Honestly WSOF makes sense for Melvin, seems like a shorter commitment. He might be able to do like Rumble did and pull off some big wins and get back to the UFC. He just needs to go out there and perform.


----------



## joshua7789 (Apr 25, 2009)

OU said:


> Makes sense to me. I think Chandler, Alvarez and even Hawn if he went back down would dominate Melvin very easily. Other then that it makes more sense to look for the next big thing in the division. They might not have a bunch of names in the LW division other then that but they do have talented fighters.
> 
> Honestly WSOF makes sense for Melvin, seems like a shorter commitment. He might be able to do like Rumble did and pull off some big wins and get back to the UFC. He just needs to go out there and perform.


I like the WSOF idea. Guillard/gaethje would be one hell of fun fight to watch. I think both Chandler and Alvarez would starch Melvin without too much trouble.


----------



## _RIVAL_ (Mar 7, 2008)

IMO Bellator dropped the ball here. The only reason I can see them able to justify not signing Melvin is if his management asked for too much money.

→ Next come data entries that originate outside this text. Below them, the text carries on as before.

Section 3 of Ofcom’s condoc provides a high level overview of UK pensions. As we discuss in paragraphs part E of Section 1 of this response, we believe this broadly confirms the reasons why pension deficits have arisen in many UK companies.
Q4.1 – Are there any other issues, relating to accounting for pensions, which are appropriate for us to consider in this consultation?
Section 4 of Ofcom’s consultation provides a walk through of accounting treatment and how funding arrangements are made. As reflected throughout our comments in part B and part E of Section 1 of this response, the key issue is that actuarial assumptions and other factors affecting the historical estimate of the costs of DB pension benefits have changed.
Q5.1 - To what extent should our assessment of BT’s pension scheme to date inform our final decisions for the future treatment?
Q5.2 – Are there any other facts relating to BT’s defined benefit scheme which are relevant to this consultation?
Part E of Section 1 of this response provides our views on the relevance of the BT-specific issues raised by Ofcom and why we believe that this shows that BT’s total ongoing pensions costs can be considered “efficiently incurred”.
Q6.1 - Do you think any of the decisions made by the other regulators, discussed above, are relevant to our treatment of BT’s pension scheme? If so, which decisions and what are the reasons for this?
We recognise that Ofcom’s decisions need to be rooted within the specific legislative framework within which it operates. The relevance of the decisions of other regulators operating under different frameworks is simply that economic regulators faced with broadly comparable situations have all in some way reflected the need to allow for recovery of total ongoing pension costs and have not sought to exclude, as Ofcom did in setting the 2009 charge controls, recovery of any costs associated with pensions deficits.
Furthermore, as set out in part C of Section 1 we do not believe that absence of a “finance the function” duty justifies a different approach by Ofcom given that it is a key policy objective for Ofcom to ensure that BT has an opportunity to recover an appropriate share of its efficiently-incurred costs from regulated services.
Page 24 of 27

Melvin is still young and exciting to watch. He can end any fight in a split second. His experience is through the roof and he's gonna add HL reels to any org that he fights in... IMO the LW division needs his talent in Bellator at this point.


----------



## OU (Sep 26, 2012)

_RIVAL_ said:


> IMO Bellator dropped the ball here. The only reason I can see them able to justify not signing Melvin is if his management asked for too much money.
> 
> *Melvin is still young and exciting to watch*. He can end any fight in a split second. His experience is through the roof and he's gonna add HL reels to any org that he fights in... IMO the LW division needs his talent in Bellator at this point.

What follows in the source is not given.